- [DESCRIPTION OF THE TASK]: In the listing below, find the line with "bírói ítélet révén" and the line with "alapkamat helyett a". Repeat those two lines and all lines between them exactly.

··· DATA FOR THIS TASK ···

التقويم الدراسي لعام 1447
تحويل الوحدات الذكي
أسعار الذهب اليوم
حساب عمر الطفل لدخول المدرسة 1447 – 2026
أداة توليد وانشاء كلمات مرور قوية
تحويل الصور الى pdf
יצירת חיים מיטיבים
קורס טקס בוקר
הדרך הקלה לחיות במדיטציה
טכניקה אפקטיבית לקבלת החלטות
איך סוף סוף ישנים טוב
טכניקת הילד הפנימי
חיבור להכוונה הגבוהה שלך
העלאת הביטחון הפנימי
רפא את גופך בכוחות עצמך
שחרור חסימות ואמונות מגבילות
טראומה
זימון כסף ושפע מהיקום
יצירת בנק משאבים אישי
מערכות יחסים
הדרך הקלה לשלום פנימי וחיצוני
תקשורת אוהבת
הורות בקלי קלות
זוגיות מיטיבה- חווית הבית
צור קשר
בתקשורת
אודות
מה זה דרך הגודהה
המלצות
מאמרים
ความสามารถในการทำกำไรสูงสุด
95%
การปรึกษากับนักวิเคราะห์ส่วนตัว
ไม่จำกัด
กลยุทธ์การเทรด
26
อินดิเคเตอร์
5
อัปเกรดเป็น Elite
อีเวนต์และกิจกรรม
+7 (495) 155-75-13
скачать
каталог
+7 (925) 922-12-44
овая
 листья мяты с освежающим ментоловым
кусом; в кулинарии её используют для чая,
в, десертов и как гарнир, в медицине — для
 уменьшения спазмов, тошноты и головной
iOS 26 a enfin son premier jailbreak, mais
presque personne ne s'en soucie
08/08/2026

···
··· DATA FOR THIS TASK ···

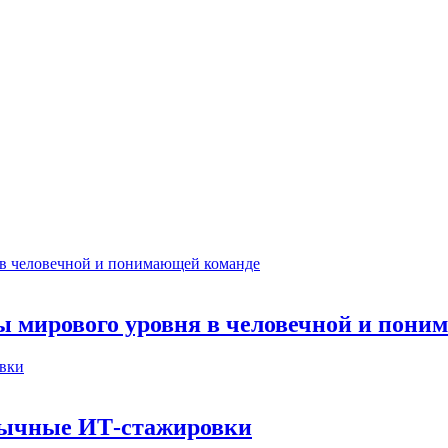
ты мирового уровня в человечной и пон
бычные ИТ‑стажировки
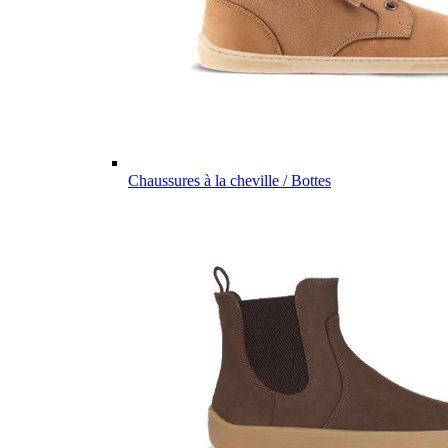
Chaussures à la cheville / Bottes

···
··· DATA FOR THIS TASK ···

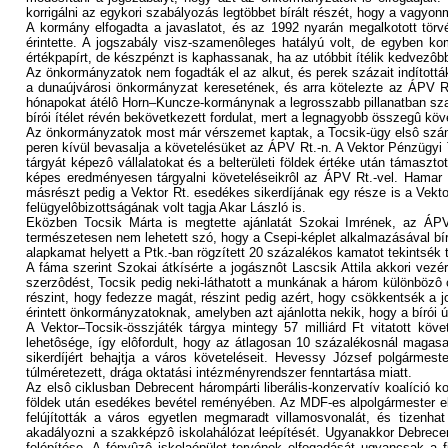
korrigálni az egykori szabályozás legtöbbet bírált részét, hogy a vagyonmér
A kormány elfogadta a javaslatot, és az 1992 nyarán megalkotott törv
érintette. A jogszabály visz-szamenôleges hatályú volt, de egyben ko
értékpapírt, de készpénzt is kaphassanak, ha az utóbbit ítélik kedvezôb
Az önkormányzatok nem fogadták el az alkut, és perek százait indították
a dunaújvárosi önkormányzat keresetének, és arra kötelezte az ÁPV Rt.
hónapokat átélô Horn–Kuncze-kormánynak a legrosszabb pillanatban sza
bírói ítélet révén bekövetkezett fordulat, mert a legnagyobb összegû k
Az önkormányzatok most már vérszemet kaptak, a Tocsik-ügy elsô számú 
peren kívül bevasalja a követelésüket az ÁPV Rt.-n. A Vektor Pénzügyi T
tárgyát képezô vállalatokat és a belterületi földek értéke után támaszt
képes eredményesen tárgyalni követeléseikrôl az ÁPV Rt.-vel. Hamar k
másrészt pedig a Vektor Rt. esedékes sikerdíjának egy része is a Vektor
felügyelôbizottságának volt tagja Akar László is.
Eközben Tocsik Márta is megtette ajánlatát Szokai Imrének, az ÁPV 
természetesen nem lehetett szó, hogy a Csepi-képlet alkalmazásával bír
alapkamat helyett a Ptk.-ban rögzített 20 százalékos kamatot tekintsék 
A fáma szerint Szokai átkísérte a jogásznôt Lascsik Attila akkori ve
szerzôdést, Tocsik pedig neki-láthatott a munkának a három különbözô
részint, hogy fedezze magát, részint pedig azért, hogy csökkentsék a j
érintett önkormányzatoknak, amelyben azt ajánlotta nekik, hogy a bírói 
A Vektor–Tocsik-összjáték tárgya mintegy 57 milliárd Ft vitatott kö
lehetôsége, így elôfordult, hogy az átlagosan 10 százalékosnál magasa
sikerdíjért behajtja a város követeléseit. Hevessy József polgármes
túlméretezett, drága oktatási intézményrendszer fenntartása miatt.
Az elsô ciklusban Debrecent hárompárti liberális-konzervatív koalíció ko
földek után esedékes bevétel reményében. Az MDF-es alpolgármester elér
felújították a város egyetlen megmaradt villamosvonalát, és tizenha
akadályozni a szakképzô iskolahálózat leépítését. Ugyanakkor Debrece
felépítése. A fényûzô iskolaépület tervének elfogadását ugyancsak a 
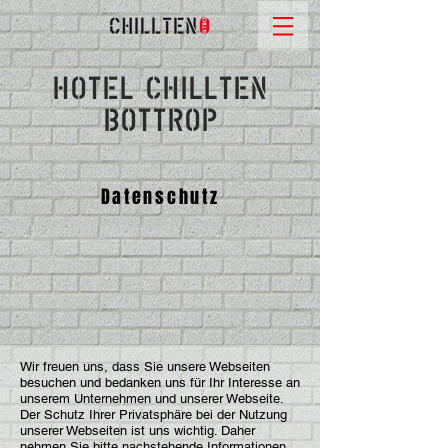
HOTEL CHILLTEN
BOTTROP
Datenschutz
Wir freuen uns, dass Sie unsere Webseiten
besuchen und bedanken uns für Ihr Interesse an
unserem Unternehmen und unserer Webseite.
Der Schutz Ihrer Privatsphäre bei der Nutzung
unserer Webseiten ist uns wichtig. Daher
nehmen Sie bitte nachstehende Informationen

···

- [SOLUTION FOR THIS PROBLEM]:
bírói ítélet révén bekövetkezett fordulat, mert a legnagyobb összegû k
Az önkormányzatok most már vérszemet kaptak, a Tocsik-ügy elsô számú 
peren kívül bevasalja a követelésüket az ÁPV Rt.-n. A Vektor Pénzügyi T
tárgyát képezô vállalatokat és a belterületi földek értéke után támaszt
képes eredményesen tárgyalni követeléseikrôl az ÁPV Rt.-vel. Hamar k
másrészt pedig a Vektor Rt. esedékes sikerdíjának egy része is a Vektor
felügyelôbizottságának volt tagja Akar László is.
Eközben Tocsik Márta is megtette ajánlatát Szokai Imrének, az ÁPV 
természetesen nem lehetett szó, hogy a Csepi-képlet alkalmazásával bír
alapkamat helyett a Ptk.-ban rögzített 20 százalékos kamatot tekintsék 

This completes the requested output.